The Upside of Chemo
In all my complaints of chemotherapy, I have a few pros I should share.
In the beginning, just before my chemo, a lovely oncology nurse gave me a folder filled with printouts of all the things that would be pumped into my body. She told me I may want to read them to be aware of the side effects. Now as a person, who prior to this, was rarely sick and when side effects were mentioned; I inwardly scoffed. My scoffing days over, the chemo gods laughed at me. Within two weeks of my first treatment I realized I had been thoroughly…side-effected.
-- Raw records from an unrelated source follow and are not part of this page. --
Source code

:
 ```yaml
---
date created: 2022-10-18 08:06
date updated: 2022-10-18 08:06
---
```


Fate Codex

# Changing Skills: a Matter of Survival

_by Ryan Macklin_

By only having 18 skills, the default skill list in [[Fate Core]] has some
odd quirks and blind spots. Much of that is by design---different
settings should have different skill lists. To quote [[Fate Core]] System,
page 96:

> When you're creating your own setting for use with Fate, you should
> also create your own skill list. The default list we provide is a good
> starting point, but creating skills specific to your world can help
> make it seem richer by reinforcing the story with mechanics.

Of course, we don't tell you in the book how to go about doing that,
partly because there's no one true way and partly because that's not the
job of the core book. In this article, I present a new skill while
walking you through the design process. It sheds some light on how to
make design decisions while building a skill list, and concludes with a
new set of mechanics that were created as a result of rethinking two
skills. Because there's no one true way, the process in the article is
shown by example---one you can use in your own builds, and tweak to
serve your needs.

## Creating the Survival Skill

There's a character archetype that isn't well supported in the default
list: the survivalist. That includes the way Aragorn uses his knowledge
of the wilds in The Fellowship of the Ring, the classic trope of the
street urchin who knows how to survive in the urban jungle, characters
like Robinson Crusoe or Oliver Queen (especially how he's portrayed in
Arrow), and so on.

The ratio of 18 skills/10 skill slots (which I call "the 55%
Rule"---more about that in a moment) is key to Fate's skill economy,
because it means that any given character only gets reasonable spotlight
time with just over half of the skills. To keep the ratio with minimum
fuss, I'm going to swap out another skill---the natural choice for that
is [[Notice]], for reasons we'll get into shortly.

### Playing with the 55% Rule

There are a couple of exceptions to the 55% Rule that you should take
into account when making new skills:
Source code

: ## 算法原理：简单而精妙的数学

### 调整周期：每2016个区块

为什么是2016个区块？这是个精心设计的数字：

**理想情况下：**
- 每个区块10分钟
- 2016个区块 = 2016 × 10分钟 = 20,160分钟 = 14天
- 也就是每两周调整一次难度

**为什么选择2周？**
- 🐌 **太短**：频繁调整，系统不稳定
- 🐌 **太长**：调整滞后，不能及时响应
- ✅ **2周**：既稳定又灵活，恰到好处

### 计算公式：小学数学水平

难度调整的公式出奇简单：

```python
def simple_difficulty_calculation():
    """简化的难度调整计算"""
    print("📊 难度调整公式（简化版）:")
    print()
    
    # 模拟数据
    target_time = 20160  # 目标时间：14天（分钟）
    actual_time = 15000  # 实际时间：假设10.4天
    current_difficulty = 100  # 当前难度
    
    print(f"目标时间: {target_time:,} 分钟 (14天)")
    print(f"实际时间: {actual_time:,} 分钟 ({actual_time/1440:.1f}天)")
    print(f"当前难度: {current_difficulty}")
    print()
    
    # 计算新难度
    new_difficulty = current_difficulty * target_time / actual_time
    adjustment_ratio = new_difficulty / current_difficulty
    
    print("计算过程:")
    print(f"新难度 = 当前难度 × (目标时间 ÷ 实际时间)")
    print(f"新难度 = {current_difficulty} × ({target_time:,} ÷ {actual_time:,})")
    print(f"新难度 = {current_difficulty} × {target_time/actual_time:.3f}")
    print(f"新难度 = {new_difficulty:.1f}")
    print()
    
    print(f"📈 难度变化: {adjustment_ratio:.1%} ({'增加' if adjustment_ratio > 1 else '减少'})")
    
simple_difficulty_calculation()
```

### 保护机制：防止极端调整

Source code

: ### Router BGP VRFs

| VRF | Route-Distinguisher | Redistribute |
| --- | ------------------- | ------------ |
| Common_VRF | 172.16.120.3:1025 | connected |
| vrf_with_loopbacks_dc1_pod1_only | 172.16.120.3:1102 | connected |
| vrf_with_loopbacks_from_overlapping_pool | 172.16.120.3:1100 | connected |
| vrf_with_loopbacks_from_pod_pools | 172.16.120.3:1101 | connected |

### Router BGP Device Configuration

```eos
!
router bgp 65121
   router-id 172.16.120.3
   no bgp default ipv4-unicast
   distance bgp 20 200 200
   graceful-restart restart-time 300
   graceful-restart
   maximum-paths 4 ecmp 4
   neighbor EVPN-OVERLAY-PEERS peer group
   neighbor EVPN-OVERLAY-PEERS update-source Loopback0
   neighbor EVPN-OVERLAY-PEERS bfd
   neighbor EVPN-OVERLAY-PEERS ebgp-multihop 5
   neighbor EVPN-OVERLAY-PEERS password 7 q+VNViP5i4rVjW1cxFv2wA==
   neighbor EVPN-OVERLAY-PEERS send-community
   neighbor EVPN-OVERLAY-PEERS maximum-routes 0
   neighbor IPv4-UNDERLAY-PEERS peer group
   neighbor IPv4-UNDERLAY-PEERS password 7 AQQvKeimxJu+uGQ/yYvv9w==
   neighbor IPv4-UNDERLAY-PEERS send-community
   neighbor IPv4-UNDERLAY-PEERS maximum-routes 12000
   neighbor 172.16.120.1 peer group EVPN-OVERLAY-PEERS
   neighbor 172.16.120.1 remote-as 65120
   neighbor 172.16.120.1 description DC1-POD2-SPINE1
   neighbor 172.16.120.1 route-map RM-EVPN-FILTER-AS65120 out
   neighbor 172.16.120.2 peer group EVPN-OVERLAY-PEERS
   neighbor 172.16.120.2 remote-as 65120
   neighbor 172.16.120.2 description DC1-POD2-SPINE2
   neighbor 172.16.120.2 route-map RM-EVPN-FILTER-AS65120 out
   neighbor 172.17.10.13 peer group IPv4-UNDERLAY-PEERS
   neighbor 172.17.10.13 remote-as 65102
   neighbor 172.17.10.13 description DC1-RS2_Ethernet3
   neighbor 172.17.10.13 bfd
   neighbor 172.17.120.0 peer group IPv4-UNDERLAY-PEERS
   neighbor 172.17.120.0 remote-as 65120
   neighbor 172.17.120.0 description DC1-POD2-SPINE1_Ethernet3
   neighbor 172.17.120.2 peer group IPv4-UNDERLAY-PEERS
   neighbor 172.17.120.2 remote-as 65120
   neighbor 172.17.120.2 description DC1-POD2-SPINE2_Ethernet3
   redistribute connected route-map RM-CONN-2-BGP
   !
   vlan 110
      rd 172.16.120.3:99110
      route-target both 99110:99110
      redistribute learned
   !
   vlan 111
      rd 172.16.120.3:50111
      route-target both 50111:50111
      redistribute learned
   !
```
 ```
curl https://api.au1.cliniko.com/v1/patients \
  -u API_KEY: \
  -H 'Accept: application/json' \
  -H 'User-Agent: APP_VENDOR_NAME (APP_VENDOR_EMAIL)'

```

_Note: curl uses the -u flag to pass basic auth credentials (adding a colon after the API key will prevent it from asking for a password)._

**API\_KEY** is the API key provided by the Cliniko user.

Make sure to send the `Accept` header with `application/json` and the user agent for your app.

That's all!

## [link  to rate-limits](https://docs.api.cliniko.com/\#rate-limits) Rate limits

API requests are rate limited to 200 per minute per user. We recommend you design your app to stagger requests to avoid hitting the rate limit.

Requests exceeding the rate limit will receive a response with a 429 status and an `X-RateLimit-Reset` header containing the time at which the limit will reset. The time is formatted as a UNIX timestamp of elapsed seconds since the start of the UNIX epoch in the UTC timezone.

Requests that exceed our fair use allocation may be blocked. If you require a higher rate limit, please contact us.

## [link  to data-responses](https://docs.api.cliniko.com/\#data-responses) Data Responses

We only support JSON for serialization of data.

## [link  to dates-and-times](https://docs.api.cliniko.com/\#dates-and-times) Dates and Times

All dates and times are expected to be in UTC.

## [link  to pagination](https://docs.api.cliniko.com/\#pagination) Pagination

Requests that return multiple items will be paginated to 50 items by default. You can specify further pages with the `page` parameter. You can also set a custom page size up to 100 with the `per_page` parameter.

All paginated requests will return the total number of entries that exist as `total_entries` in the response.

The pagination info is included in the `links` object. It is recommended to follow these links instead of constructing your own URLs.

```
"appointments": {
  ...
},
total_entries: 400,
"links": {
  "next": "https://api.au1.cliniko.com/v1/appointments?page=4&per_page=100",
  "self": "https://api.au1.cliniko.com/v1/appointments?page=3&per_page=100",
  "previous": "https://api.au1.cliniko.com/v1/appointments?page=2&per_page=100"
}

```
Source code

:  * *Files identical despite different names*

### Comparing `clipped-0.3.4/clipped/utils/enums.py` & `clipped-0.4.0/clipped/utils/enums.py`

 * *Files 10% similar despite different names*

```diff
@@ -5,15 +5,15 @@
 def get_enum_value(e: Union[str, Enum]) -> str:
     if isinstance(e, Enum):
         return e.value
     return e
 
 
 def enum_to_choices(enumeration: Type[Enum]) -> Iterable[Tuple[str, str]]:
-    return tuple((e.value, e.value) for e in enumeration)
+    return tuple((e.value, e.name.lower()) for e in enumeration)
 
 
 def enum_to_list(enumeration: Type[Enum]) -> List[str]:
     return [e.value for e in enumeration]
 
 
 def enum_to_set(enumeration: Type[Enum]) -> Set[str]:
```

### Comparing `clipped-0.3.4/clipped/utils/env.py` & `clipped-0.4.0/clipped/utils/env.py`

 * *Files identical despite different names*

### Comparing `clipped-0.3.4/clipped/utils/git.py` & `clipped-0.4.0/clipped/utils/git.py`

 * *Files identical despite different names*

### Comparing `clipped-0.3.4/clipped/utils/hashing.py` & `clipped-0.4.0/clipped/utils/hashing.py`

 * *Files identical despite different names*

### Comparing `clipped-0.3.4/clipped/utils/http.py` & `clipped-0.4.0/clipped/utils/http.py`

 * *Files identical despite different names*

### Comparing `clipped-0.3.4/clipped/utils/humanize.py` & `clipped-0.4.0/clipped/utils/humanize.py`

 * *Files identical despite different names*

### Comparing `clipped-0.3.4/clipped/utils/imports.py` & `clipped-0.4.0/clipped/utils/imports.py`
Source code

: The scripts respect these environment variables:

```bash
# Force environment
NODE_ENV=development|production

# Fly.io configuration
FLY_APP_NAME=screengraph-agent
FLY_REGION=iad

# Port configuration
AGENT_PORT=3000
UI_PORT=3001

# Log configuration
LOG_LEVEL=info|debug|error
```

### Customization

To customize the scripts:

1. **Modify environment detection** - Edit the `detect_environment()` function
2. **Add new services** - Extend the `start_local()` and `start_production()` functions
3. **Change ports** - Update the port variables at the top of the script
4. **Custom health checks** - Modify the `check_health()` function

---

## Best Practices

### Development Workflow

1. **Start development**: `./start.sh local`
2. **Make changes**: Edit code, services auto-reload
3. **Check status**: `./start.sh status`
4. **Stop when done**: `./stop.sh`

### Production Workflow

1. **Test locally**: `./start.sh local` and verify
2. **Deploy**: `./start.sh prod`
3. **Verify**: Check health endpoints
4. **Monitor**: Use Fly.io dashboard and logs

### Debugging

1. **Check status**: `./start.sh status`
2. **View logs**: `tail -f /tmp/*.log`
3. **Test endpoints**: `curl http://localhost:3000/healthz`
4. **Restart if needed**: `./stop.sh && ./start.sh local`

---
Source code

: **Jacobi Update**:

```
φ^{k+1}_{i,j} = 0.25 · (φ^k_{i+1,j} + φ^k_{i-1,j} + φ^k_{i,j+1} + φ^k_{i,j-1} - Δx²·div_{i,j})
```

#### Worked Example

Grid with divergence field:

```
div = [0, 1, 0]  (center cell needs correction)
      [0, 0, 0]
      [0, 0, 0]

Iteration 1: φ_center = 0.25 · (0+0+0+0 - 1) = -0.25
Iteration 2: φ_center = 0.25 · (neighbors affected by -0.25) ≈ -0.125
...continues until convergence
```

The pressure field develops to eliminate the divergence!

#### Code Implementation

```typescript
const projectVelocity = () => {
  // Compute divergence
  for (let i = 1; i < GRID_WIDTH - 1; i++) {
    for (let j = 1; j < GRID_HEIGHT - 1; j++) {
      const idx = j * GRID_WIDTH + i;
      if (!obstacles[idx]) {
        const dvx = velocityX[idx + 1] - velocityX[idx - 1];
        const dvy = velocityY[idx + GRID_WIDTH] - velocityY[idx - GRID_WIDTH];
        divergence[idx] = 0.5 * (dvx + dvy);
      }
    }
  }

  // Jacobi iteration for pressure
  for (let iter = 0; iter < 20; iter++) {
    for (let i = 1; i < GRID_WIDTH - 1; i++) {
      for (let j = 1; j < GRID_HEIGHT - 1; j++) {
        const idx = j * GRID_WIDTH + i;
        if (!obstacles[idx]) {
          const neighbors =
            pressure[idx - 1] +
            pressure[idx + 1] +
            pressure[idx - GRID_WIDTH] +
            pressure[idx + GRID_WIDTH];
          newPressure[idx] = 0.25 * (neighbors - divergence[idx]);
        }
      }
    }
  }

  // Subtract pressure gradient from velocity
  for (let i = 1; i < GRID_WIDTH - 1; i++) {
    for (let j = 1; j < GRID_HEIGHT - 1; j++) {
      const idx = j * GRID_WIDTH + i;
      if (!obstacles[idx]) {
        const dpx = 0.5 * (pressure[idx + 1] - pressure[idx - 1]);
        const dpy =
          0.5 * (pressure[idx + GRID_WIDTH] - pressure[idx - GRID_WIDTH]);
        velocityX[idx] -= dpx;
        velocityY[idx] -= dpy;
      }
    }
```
One may not know that there are different kinds of chemo. The variation's range like the myriad of liqueurs. (However liqueur feels better once ingested unless one overdoes it.) My specific brew of poison (literally) caused hair loss. But while I was Mr. Clean’s look-alike I also did not have to shave my pits for four months. Some hair remained on my legs, although what was left behind was very thin and grew at an old, very old, snails pace. All in all, I had to shave about 3 times during my ordeal. My eyebrows almost became non-existent, the few that were left hung on as if they were stalactites. Thus, plucking eyebrows (or any other pesky stray hair) was crossed off the to do list. Showering became a breeze. I could even bathe, and for a bit the only stubble floating the tub was from my shedding, shaved head. So, we were able to pinch some pennies with shampoo and conditioner; soap worked just fine on my shiny, bald nugget. My head just became apart of my facial moisturizing regimen. Side effect one: Groom with ease.
As a woman, like pregnancy, chemo may offer you a token of reprieve. Even though I did endure a urinary tract infection (something I have had only once in my early teens), my monthly visitor went on safari. My ovaries were “tinged” (the moniker my oncologist named it). This tinging ended my period like a sentence and sent me into a mini-menopause. At 36, I was experiencing a heat that would start in the very core of my being, a heat that would make the sun blush. The heat wicking almost immediately to my head (which most of the time was bare) and I would have a moist sheen on top. So as instant as my head was wet …and hot, being exposed it would counter with a coolness from the surrounding air. It was so odd. This anomaly amused my mother, who I have picked on for years and now whose common predicament I share. Side effect two: We kicked Aunt Flo out but we relocated to the Sahara to be rid of her.
I had the fortunate coinciding of my chemo with the Halloween season. Normally, I am not really all that into Halloween. Even as a kid I never was very excited about it. But there was something liberating about the fact that I was free of hair; a trait not all are willing to “bare” (could not resist that pun) in the name of a great Halloween costume–mostly from a female standpoint. The characters of bald are quite a few: G.I. Jane, Mr. Clean, Kojak, Professor Xavier, that blue guy from the Watchmen and my chosen look-alike, The Last Airbender. I figured the kids needed to get some entertainment value out of this tribulation. Side effect three: Halloween takes on broader possibilities.
Lastly, my chemo ordained me, at time, with some enzymatic-action-in-the-stomach finickiness. When I did want to eat, I had the need for comfort food. As my treatments progressed, my appetite actually increased. My recipe of chemo, included a steroid, that kept me away from nausea, it also fatten me a wee bit. It took about 3 doses, but I finally just ate to feel better. I learned to be happy I was not feeling the need to vomit, but instead desiring chocolate cake! In the supposed words of Queen Marie Antoinette, I ate cake. Side effect four: Enjoy your lot, and your cake too!
It seems I should have a fifth item to tout, as if I were the fifth element, an end to the digits on one hand. But a new outlook would be the only thing I could share. I have lost my hair, which was a thick source of pride. I am about to loose half of nice rack. I have experienced strength I did not know was in me (not for me but more for those I cannot imagine life without.) If perk No.5 is anything it is of grace, it is of power, it is of knowing there is more than I have in my life, that I refuse to give up. Side effect five: A supernatural knowing that I will live longer than those feeling sorry for me. So…don’t feel sorry–feel strong!